About the obstacles, she said, “The financial part is the toughest, especially given the difficult economic situation in the Strip.”
Given the conservative nature of the Gazan community, people entering the store find it “weird” to deal with a female behind the counter. Khattab explained that she has experienced this many times saying, “I don’t care what they think about me, because I know I’m doing the right thing for myself and my family. Making it on my own is way better than asking people for help.”
Khattab’s message to women is that “nothing is impossible as long as you are doing your best. You have to be a fighter in this world.”
Maher Altabbaa, a financial analyst and director of public relations for the Gaza Chamber of Commerce and Industry, said that even before COVID-19, Gaza’s situation was exceptional for many reasons.
“The Strip’s economy is completely depleted due to 14 years of Israeli blockade and three large-scale wars that had devastating effects on all economic establishments,” he told The Media Line.
“There is a catastrophic decline in all economic indicators of the Strip. We are talking about nearly a quarter of a million unemployed, a high unemployment rate of 50%, according to the latest statistics, and an alarming poverty rate that exceeds 53% and is expected by the World Bank to reach 64% by the end of 2020 due to the pandemic,” Altabbaa stated.

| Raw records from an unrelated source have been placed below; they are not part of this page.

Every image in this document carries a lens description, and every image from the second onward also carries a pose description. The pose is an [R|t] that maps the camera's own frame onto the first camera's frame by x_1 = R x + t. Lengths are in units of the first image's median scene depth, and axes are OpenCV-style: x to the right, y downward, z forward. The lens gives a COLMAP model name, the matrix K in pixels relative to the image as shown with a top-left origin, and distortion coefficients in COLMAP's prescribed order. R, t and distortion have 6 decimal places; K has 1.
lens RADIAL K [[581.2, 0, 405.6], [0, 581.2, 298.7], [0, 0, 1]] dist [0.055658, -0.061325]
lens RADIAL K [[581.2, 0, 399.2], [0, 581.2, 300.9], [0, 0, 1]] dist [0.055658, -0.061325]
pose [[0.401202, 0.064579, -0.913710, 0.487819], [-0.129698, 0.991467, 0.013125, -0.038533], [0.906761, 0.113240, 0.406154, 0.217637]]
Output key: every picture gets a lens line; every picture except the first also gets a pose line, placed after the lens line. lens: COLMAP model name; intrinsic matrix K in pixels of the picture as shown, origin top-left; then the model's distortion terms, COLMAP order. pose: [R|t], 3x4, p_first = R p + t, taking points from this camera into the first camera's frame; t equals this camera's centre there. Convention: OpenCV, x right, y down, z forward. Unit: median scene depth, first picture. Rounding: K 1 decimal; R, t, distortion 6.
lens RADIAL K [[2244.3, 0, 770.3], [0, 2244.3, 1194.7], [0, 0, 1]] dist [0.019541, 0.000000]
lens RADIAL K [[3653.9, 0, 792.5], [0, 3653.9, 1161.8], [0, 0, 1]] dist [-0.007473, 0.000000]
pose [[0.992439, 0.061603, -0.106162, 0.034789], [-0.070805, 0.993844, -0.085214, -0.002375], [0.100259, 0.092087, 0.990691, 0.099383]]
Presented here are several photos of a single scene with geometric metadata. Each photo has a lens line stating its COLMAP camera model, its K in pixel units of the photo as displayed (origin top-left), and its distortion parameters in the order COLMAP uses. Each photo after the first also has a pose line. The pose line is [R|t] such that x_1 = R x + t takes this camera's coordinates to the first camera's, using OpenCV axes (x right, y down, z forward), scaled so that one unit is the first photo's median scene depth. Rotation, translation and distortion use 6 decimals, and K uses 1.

To emerge from the crisis, the Israeli blockade must be ended with all its ramifications, Altabbaa argued.
“This requires allowing the unconditional entry of goods and commodities to the Strip without [Israeli] restrictions, in parallel with allowing marketing of the Strip’s products outside the Strip to revive the battered economy,” he said.
Altabbaa seemed less than optimistic about the ongoing entrepreneurship movement.
“In recent years, there have been many attempts by Gazan youth and females in the form of micro-businesses to overcome the economic hardship and reduce unemployment, but unfortunately they have no tangible results on the economic ground because they are still very limited, they lack incentives to sustain and develop, and they face novel challenges, with the toughest being the COVID-19 pandemic,” Altabbaa said.